Tragedi Kebakaran Kelab Malam Bangkok Telan 30 Korban Jiwa, Fasilitas Keselamatan Dipertanyakan
- Jumlah korban tewas dalam tragedi kebakaran di bar musik Rong Beer Na Ladprao Bangkok meningkat menjadi 30 orang.
- Lebih dari 70 orang mengalami luka-luka dengan 24 di antaranya dilaporkan masih berada dalam kondisi kritis.
- Pemerintah Kota Bangkok memerintahkan inspeksi menyeluruh terhadap tempat hiburan malam untuk mengevaluasi standar keselamatan kebakaran.
Jumlah korban tewas akibat kebakaran dahsyat yang melalap kelab malam Rong Beer Na Ladprao di Bangkok terus bertambah hingga mencapai 30 orang. Insiden mematikan yang terjadi di kawasan utara ibu kota Thailand tersebut tercatat sebagai tragedi kebakaran tempat hiburan malam terburuk di kota itu dalam 17 tahun terakhir.
Otoritas Administrasi Metropolitan Bangkok melaporkan bahwa selain korban jiwa, terdapat lebih dari 70 orang yang mengalami luka-luka dalam peristiwa tersebut. Hingga saat ini, sedikitnya 24 korban luka dilaporkan masih berada dalam kondisi kritis dan menjalani perawatan intensif di rumah sakit setempat. "Kami terus berkoordinasi dengan pihak rumah sakit untuk memastikan para korban mendapatkan penanganan medis terbaik," ungkap salah satu pejabat kota.
Gubernur Bangkok Chadchart Sittipunt menegaskan bahwa pihaknya telah memerintahkan inspeksi keselamatan secara menyeluruh terhadap seluruh tempat hiburan dan bar musik di wilayahnya. Langkah tegas ini diambil untuk mengaudit potensi risiko kebakaran serta memperketat penegakan hukum terkait standar keselamatan bangunan. Pihak berwenang juga tengah menyelidiki kelayakan operasional tempat tersebut yang disinyalir menampung hingga 600 pengunjung saat kejadian.

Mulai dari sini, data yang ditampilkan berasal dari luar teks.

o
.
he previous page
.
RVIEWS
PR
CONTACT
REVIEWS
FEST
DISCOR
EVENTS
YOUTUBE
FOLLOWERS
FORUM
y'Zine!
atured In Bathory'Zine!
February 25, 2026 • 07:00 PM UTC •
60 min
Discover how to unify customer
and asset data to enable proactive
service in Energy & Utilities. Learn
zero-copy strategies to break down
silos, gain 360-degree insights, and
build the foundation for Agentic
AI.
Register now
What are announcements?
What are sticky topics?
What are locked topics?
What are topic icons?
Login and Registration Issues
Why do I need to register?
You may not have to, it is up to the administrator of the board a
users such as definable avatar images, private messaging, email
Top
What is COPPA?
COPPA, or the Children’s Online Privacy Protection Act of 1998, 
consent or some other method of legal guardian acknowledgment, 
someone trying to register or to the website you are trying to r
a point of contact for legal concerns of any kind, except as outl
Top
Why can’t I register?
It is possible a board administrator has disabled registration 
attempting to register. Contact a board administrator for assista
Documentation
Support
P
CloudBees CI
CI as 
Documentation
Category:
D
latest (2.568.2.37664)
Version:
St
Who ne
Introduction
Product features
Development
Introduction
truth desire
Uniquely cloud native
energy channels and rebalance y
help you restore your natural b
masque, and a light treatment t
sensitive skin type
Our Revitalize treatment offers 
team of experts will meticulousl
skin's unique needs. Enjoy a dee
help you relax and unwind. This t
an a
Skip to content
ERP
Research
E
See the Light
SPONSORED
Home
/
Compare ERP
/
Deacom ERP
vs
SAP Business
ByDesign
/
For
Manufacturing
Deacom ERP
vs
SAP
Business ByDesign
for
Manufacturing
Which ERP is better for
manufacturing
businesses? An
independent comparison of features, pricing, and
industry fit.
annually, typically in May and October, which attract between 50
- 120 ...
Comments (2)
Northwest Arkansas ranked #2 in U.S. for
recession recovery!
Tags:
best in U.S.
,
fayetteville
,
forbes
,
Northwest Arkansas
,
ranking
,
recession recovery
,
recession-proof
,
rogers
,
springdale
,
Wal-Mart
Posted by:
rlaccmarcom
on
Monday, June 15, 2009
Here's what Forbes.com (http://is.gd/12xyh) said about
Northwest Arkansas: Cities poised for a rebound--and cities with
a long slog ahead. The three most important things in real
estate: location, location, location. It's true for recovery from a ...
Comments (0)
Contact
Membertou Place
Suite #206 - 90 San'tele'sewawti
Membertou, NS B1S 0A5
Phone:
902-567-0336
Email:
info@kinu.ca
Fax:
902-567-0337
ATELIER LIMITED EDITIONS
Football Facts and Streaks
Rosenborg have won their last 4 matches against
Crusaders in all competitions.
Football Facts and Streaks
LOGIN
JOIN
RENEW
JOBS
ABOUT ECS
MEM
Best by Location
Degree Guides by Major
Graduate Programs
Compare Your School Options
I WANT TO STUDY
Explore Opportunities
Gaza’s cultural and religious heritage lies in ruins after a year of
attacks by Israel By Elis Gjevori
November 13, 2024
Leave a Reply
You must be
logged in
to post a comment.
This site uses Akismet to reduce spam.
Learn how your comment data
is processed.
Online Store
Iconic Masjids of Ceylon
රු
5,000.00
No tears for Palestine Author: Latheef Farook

Ketua Asosiasi insinyur Struktur Thailand Amorn Pimanmas menyoroti beberapa faktor risiko kritis pada bangunan bar yang disinyalir memperparah dampak kebakaran. Bangunan yang tertutup rapat, beratap rendah, serta penggunaan material dekorasi dari busa tanpa pelapis tahan api dinilai membuat asap beracun terkumpul dengan sangat cepat. "Sirkulasi udara yang minim menyebabkan akumulasi asap beracun menjadi pemicu utama jatuhnya banyak korban jiwa," jelas Amorn.
Selain persoalan teknis bangunan, kelalaian dalam perizinan juga mulai mencuat ke permukaan karena lokasi bar yang berada di luar zona bisnis hiburan resmi. Kelab malam tersebut diketahui hanya terdaftar sebagai restoran dengan live music, sehingga terhindar dari standar prosedur keselamatan kebakaran yang ketat bagi tempat hiburan. "Masalah utamanya bukan pada ketiadaan regulasi, melainkan sejauh mana hukum tersebut ditegakkan secara ketat mulai sekarang," tegas Amorn menanggapi celah pengawasan tersebut.